▶ **WORK REQUIRED**:
Format the records below as a numbered list, starting with their first line and ending with the line containing "allows colour: purple -> blue", both included. Leave out any blank lines.

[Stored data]
○ ○ ○ ○ ○ ○ ○

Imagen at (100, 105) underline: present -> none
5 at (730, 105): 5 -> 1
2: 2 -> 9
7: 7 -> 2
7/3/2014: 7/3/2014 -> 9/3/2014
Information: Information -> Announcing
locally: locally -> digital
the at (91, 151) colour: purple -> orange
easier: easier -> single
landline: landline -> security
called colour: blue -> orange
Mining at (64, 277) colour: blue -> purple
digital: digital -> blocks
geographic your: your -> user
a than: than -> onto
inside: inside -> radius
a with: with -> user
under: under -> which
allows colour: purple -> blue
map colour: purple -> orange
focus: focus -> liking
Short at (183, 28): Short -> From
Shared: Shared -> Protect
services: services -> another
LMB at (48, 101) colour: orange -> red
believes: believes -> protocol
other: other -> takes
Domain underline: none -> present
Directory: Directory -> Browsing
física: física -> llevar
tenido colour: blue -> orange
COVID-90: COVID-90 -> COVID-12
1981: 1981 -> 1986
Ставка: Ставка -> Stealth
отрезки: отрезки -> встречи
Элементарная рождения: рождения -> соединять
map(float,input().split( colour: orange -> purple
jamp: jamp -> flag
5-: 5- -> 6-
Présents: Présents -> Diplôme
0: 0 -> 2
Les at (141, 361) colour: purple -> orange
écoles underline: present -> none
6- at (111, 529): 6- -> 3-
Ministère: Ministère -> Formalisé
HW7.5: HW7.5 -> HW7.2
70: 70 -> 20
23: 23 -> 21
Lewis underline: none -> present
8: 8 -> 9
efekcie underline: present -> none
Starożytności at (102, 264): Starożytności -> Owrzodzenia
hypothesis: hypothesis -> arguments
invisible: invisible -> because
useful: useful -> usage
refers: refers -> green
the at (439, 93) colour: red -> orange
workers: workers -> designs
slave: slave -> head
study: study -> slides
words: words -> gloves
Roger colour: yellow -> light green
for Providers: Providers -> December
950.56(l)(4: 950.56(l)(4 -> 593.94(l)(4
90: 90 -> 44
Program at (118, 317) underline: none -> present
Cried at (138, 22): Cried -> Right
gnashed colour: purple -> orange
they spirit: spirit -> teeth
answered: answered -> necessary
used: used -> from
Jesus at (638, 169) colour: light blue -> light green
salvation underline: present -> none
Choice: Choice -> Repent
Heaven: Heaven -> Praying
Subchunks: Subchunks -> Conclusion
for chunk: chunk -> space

○ ○ ○ ○ ○ ○ ○

▶ **RESPONSE**:
1. Imagen at (100, 105) underline: present -> none
2. 5 at (730, 105): 5 -> 1
3. 2: 2 -> 9
4. 7: 7 -> 2
5. 7/3/2014: 7/3/2014 -> 9/3/2014
6. Information: Information -> Announcing
7. locally: locally -> digital
8. the at (91, 151) colour: purple -> orange
9. easier: easier -> single
10. landline: landline -> security
11. called colour: blue -> orange
12. Mining at (64, 277) colour: blue -> purple
13. digital: digital -> blocks
14. geographic your: your -> user
15. a than: than -> onto
16. inside: inside -> radius
17. a with: with -> user
18. under: under -> which
19. allows colour: purple -> blue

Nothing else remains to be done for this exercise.